I’m trying to imagine what it would have been like for my generation if our parents could use Bluetooth technology to play our favorite songs without commercial interference or that classic radio static. That would have blown my mind. It still kinda does.

The only problem with this designation is that it only encompasses a certain, though large, demographic. Amazon Prime costs $99 annually or $10.99 a month. Their video service is $8.99 a month. Netflix costs anywhere from $7.99–11.99 a month. Spotify is $9.99. Pandora is $3.99 a month or $36 a year. This doesn’t count the astronomical cost of the devices you must have to run all these services. You need a TV and home internet plan, plus a Roku or Fire Stick or whatever TV streaming device you prefer. I run Spotify off my iPhone — and burn my data plan in the process, which costs even more money.

Nope, parenting the Prime Generation isn’t cheap.

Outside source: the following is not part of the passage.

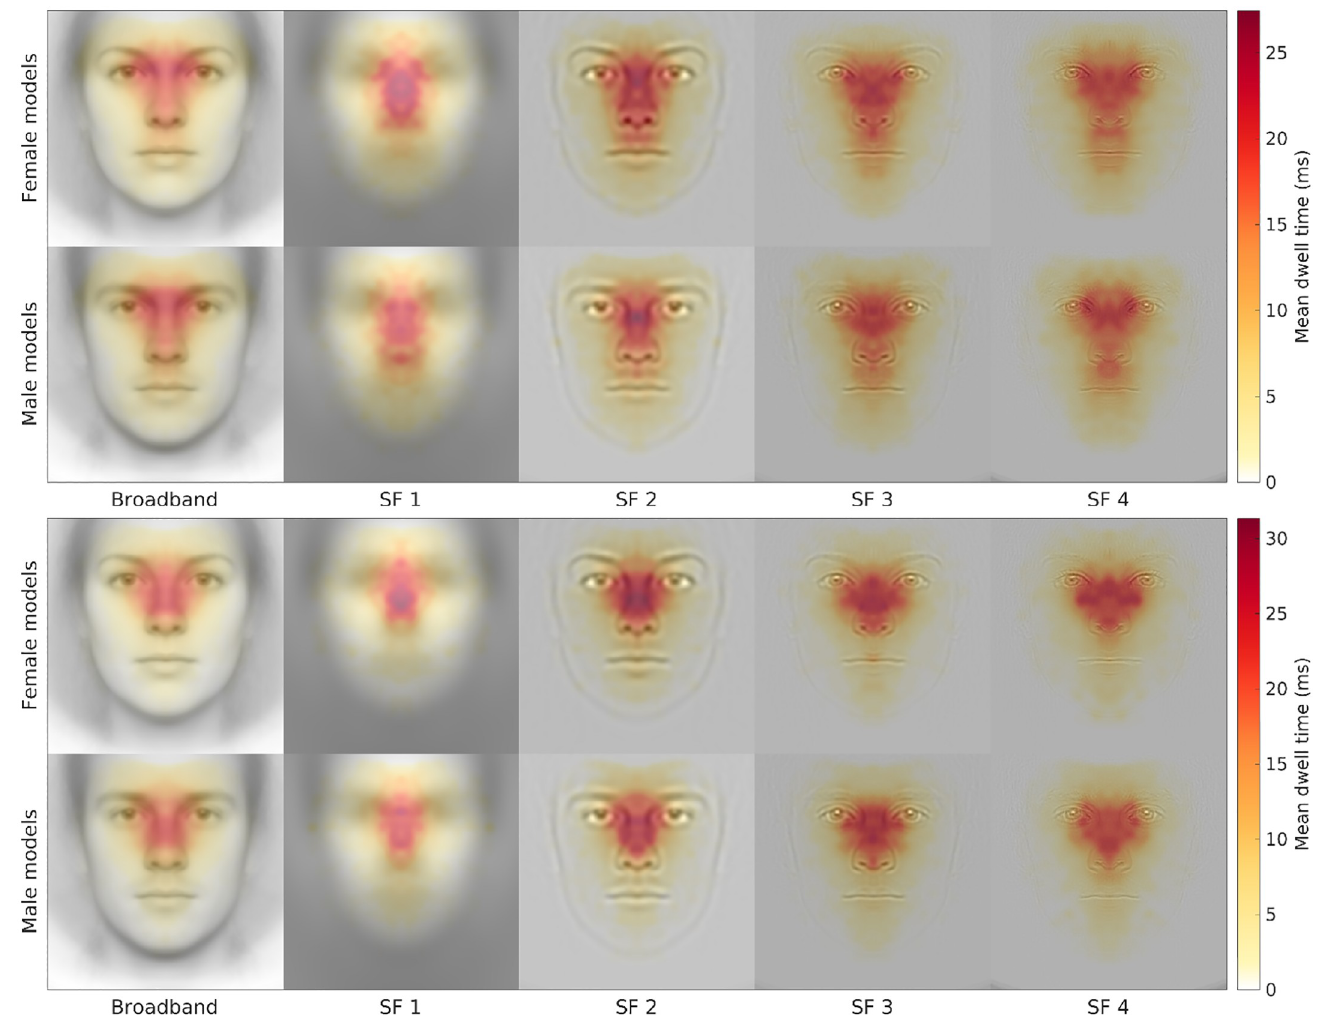
Fig 7. Mean dwell times of gaze (temperature scale indicates ms) between looking at female versus male models superimposed to the morphs generated from the Oslo Face Database, split by Location (Top panel: Oslo; Bottom panel: Tokyo) and the spatial frequency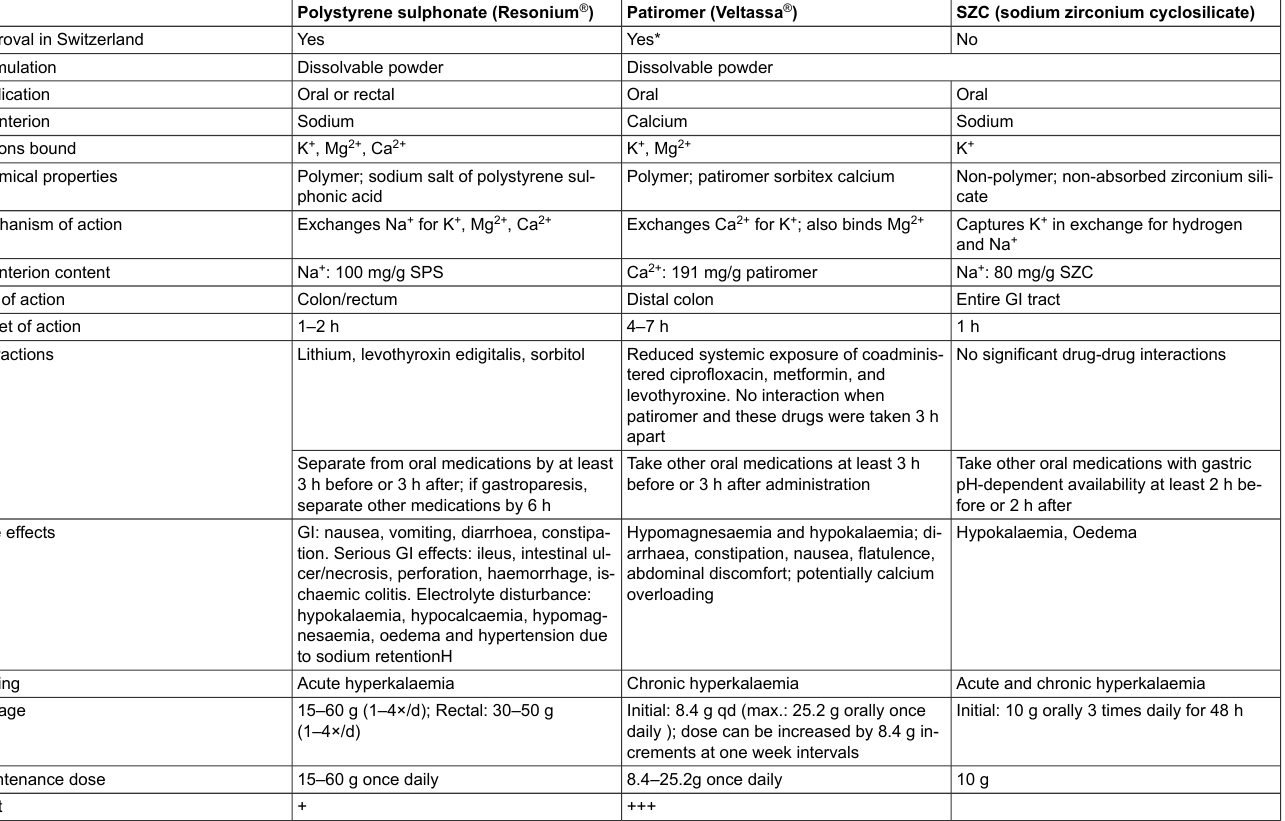
Table 7: Potassium binders (modified from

Basically, what’s described above is your experience if your parents can manage to pay for it. A good number of people can’t. According to the Pew Research Center, 13% of Americans don’t use the internet, and 19% of those cited cost as the reason. Of those surveyed, 77% have smartphones, so yes, that means 1/3 of our population don’t use a smartphone to meet all of their immediate needs, and cost is generally a factor in that as well.

Clearly, my kids are lucky. I know this. But they certainly aren’t alone, and they’re even in the majority. The Prime Generation, for the most part, has gotten what it wants when it wants it — pure instant gratification. This means that, more than ever, we need to make our kids slow down. They need small town parades, trails through the woods, long afternoons swimming, and time spent completely unplugged. So much of their life is shaped by media and the latest technology, by the shows they want to watch, the music they want to listen to, and the games they want to play. This is all well and good, of course, and we need to utilize technology to their advantage and ours because it’s just part of who we are now.

But, and this is a big “but”: They also need to get bored, they need to get dirty, and they need to make art. They need time off. They need a break. But will we give it to them, and will it be enough?